Gemeint sind auch die Ideen der grossen Pädagogen, welche die Lehrerinnen und Lehrerinnen sich immer wieder zu Gemüte führen sollten. Einen Paolo Freire etwas, für den Bildung ein Werkzeug der Befreiung war. Einen Martin Buber oder Rudolf Steiner, eine Maria Montessori, einen Heinrich Pestalozzi oder Hartmut von Hentig und viele andere. Aber auch die Impulse, welche die Psychoanalyse und die Humanistische Psychologie in den letzten Jahrzehnten der Pädagogik gegeben haben.

Sie alle suchen mit ihrem Denken und Tun die Richtung und die Ziele, wohin das Leben zu leben ist. Ein solcher Diskurs, eine solche Schulreform müsste verstärkt werden.
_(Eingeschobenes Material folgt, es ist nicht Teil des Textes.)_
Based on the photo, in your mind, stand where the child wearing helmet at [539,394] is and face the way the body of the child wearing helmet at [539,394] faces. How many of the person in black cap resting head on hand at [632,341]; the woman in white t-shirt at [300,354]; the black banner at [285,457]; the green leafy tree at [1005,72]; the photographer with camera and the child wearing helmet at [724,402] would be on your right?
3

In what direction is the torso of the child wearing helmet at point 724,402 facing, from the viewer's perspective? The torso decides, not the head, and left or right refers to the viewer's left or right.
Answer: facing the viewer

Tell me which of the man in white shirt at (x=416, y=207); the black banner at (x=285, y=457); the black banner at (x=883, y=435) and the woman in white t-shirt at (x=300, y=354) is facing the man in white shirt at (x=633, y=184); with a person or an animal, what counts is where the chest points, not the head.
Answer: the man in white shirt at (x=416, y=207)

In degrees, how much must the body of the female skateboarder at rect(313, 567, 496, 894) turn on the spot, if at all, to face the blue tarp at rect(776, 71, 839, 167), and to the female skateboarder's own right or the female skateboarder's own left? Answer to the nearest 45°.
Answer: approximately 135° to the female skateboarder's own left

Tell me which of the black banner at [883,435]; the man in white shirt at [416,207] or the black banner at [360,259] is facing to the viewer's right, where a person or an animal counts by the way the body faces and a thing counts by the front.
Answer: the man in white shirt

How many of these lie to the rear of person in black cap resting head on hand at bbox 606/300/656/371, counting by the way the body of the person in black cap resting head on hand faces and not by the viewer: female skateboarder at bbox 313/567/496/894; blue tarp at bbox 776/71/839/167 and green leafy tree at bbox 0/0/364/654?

Sie betrifft Eltern, Lehrerschaft und die Öffentlichkeit in gleicher Weise. Ich hoffe, dass diese «dritte» Schulreform vermehrt in den Mittelpunkt der praktizierten Pädagogik tritt, wenn die Schule, nach der «ersten» und «zweiten» wieder zu ihrem Kern zurück gefunden hat.

Eins, zwei und drei

Vielleicht ist es ein Ablenkungsmanöver, wenn man in der Öffentlichkeit fast ausschliesslich über die strukturellen, in Lehrerkreisen vornehmlich die methodisch-didaktischen Dimensionen diskutiert und die pädagogischen vernachlässigt? Vielleicht ist es auch eine typische (Männer-)Reaktion, die stets im Machen Antworten sucht, wo Wachsen gefragt wäre? Vielleicht ist es die Angst, bei sich selbst mit der Veränderung anfangen zu müssen?

Auf allen drei Ebenen ist Schulreform gefragt, dürfen wir sie jedoch weder den Politikern, noch den Lehrkräften, noch den Schulpflegen, noch den Schulleitungen, noch den Eltern allein überlassen. Alle zusammen sind dazu aufgerufen, sind darin aufeinander angewiesen. Erziehung und Bildung ist Leben und Leben kann man nicht delegieren – nur leben.